How long has this been going on? I wanted to show in my contribution to the special issue of Surveillance and Society on “Platform Surveillance” both the long history of facial recognition, and what appear to me to be some new, very worrying developments.
When we think of biometrics we usually think first of fingerprints (itself dating back to the nineteenth century — Sherlock Holmes uses them to solve a case), but biometrics includes many forms of behavioural and physical characteristics. These include the way a person walks, how much they sweat (electrodermal activity), palm or iris patterns, speech characteristics, and many others. Biometrics aim not only to personally identify individuals, but also to detect and draw actionable inferences about personality, intent, emotional state, social conformity, gender, and sexual orientation.

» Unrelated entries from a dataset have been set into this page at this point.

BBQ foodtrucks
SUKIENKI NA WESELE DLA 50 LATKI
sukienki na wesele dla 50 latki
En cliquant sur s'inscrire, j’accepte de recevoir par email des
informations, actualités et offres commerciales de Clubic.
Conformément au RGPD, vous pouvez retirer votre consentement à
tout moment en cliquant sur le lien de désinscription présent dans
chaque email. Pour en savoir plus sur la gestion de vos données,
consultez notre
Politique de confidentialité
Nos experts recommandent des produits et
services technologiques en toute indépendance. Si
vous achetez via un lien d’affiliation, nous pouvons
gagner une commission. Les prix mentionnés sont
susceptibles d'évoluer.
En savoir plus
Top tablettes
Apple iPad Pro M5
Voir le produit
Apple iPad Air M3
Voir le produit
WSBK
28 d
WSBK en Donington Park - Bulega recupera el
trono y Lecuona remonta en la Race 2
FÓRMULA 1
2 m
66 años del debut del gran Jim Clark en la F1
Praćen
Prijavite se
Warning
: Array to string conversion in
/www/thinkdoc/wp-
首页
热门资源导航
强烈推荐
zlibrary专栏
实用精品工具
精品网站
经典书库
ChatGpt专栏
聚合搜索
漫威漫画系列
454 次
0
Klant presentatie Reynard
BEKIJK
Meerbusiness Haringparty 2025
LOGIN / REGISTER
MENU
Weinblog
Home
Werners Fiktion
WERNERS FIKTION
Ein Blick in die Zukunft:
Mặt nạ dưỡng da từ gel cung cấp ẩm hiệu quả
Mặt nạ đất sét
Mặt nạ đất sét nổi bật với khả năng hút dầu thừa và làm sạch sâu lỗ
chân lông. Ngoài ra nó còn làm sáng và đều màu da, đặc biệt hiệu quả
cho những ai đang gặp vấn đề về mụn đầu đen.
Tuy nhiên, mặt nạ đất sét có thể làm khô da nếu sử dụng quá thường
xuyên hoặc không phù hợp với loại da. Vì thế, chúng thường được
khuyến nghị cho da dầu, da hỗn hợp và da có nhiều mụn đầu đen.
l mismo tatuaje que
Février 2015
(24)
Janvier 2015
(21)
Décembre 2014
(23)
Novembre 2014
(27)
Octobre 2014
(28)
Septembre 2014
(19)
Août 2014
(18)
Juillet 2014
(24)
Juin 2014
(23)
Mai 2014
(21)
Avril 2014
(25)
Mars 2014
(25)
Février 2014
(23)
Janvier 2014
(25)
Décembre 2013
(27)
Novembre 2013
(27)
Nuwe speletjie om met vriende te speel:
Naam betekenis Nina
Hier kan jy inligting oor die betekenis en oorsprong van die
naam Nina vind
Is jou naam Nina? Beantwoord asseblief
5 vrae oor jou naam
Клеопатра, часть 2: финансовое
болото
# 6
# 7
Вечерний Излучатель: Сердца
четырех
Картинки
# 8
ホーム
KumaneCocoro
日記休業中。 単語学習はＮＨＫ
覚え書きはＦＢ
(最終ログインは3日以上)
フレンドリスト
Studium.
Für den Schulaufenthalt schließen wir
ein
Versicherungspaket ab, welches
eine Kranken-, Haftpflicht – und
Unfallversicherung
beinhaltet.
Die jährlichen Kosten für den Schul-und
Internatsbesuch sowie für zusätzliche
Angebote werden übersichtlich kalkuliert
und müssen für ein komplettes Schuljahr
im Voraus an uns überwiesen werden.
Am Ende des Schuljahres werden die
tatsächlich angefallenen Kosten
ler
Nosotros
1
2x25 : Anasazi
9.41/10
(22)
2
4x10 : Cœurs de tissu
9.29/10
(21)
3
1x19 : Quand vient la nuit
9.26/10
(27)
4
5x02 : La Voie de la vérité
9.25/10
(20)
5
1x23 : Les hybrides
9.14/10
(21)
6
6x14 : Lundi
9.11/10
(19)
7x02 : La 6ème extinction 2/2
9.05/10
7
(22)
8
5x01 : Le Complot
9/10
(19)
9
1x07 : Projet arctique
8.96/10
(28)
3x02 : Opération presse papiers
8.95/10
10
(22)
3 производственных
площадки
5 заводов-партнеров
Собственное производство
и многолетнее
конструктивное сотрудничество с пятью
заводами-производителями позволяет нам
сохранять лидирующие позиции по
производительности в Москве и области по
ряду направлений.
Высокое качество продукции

It is these inferences that I think make up something quite new and worrying. Although facial recognition is already changing the nature of public space by making it compulsory to submit our faces to its scrutiny (the London Metropolitan police recently fined a man for covering his face during a trial run of the technology), it is when these technologies attempt to infer some characteristic of our innermost nature that they cross a red line. If a technology can be used to judge you, then it will be (and is already). So-called “gender recognition technology” for instance promises to classify people as either male or female based on facial imagery, in order to target advertisements. In so doing it entirely erases the possibility of trans lives, forbidding their very existence.
Although facial recognition is already changing the nature of public space by making it compulsory to submit our faces to its scrutiny…, it is when these technologies attempt to infer some characteristic of our innermost nature that they cross a red line.
Furthermore, these inferences rest on very shaky scientific ground, and are often trained on biased or insufficient datasets, or photos of people obtained without their consent. No doubt these problems can be addressed through a technological fix. But that’s not likely to make the situation better, and may in fact make it worse — do we want to be endlessly tracked wherever we go? The abiding question is how biometrics produces new conditions of inequality, and will therefore contribute to a more unjust society. It is not yet too late to resist biometric surveillance as the (partial) ban on facial recognition in San Francisco demonstrates, but the window of opportunity is closing.